The fact that behavioral intentions were not significantly tied to context is interesting and requires additional discussion. One possible explanation is that respondents did not feel the self-victim scenario and texting while driving context was self-congruent. For an advertisement to be effective, the viewer has to feel the ad context was self-relevant (Hong and Zinkhan, 1995). It is possible that respondents either felt they did not text and drive as much as others or that they were somehow more capable of texting and driving than others and would not have an accident, so the outcome would not apply to them. This requires more research to shed more light on possible denial issues with this specific behavior.
This study supports the concept of upstream social marketing introduced by Andreasen (2006). Upstream social marketing encourages several organizations to participate in a “crusade” to change a social behavior (Dibb and Carrigan, 2013). While this type of social marketing may be challenging, a change in texting and driving behavior may result with the influence of multiple constituents, including the government, non-profits as well as corporations like wireless providers and automobile manufacturers.

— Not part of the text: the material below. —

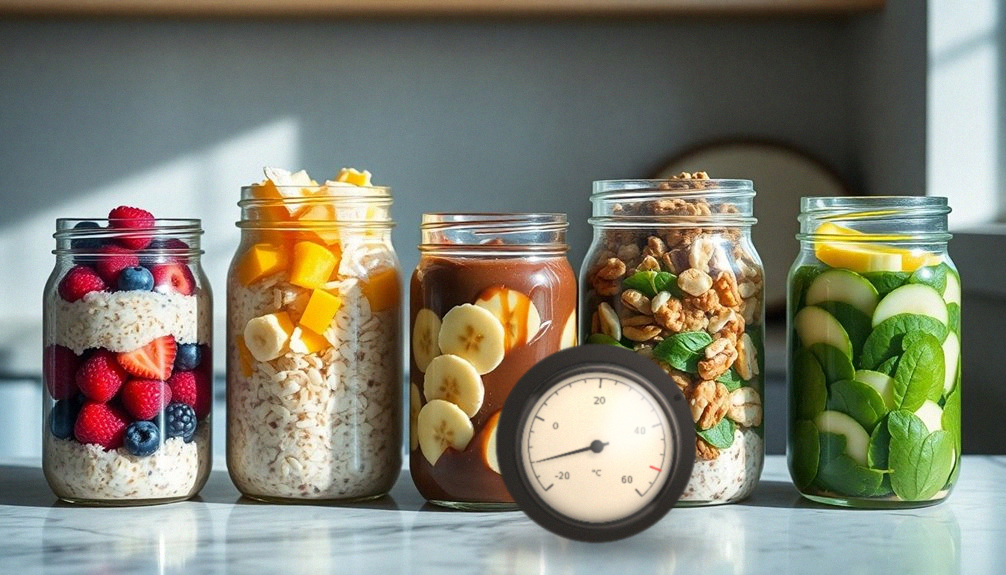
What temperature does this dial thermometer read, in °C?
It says -12 °C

Relative to source credibility and perceived social responsibility of the sponsor, the combined/self-victim context proved to be most salient to all other formats with the exception of the corporate/other victim context. In gaining insights into this finding, it is noted that there did not exist a significant main effect for victim context, hence, this would imply that sponsorship tends to drive perceptions. When using both formats, health-concerned non-profits are urged to use the combined/self-victim format, yet in cases where government sponsorship is not forthcoming, it would appear that selection of a perceived socially responsible sponsor is necessary. In this case, corporate sponsors appear to be more credible than government agencies. However, in this study, the corporate sponsor was an automobile manufacturer, and further research is needed to test message from other related corporations like cellular phone providers and insurance companies.
While our study found support for the self-victim messaging, many believe that it is other drivers on the road that provide the risk, even though drivers are aware that texting and driving behavior is dangerous (Farris 2011). The government and corporations can learn from the seat belt advertising campaigns. “Buckle Up for Safety” only got 13 percent of drivers to comply, whereas, the “Click It or Ticket” was more successful in reinforcing seat belt laws and supporting the self-victim context (Farris, 2011).

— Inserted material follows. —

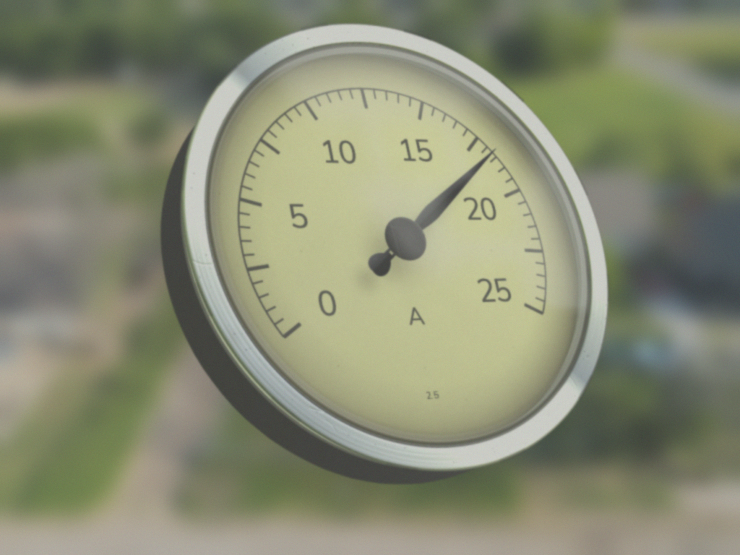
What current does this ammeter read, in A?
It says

4.3 Limitations and Future Research
As with all studies, the limitations of this undertaking constrain the usefulness of these findings. First, while the study’s sample was proportionally representative of the population, it was still a convenience sample limiting the generalizability of the results. How does actual texting behavior relate to perceived texting behavior and potential risk associated with texting and driving? Different drivers might respond differently based on their self-reflection of actual texting and driving and its consequences. Moreover, a single automobile brand was used (Volkswagen), and the impact of other brands and other industries in similar messages might have different outcomes.

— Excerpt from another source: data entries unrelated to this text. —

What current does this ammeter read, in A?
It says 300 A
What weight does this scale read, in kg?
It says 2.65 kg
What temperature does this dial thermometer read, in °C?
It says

Additional inquiry could assess other ad message issues. Key topics to research might include the impact of emotional response to the ad, appeal types (fear, celebrity, etc), and ad types (narrative vs informational) on responses. In addition, it would seem important to also expand the victim context to include groups with a self/other context (my family vs other family or my friends vs a group of other friends).